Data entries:
⟨

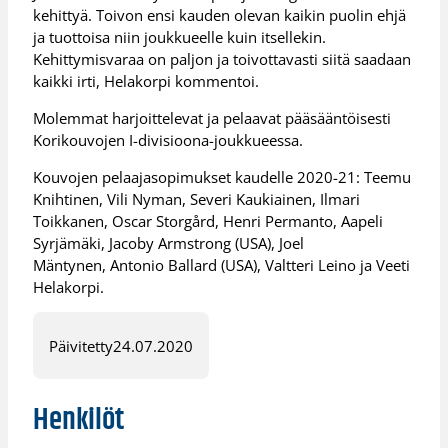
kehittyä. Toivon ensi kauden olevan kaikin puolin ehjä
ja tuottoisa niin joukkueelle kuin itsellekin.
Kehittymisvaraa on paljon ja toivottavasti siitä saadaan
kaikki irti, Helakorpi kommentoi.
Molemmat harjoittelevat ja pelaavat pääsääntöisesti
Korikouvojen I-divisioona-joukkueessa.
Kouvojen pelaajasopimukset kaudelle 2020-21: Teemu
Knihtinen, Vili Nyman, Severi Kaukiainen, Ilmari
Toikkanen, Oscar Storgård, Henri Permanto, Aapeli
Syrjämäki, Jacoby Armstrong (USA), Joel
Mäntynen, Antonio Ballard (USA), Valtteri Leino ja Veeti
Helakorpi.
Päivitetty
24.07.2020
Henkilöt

⟩
⟨

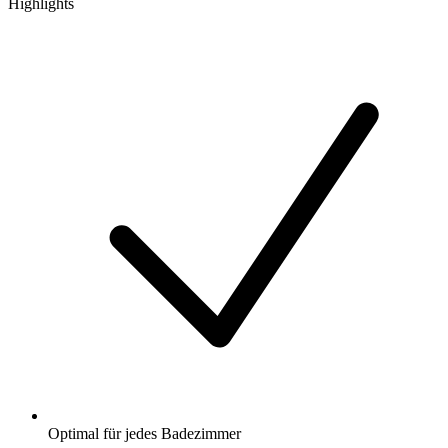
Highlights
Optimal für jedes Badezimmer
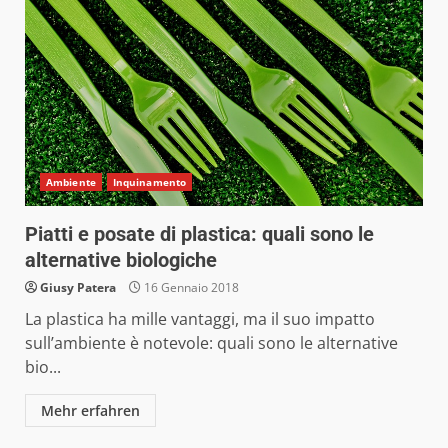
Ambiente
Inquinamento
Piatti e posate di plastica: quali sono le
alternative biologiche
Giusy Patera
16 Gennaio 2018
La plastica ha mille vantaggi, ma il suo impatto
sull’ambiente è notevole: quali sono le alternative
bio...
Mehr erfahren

⟩

Exercise requirements — The expected result is a copy of each line in the records where "sono" appears.

Exercise result —
Piatti e posate di plastica: quali sono le
sull’ambiente è notevole: quali sono le alternative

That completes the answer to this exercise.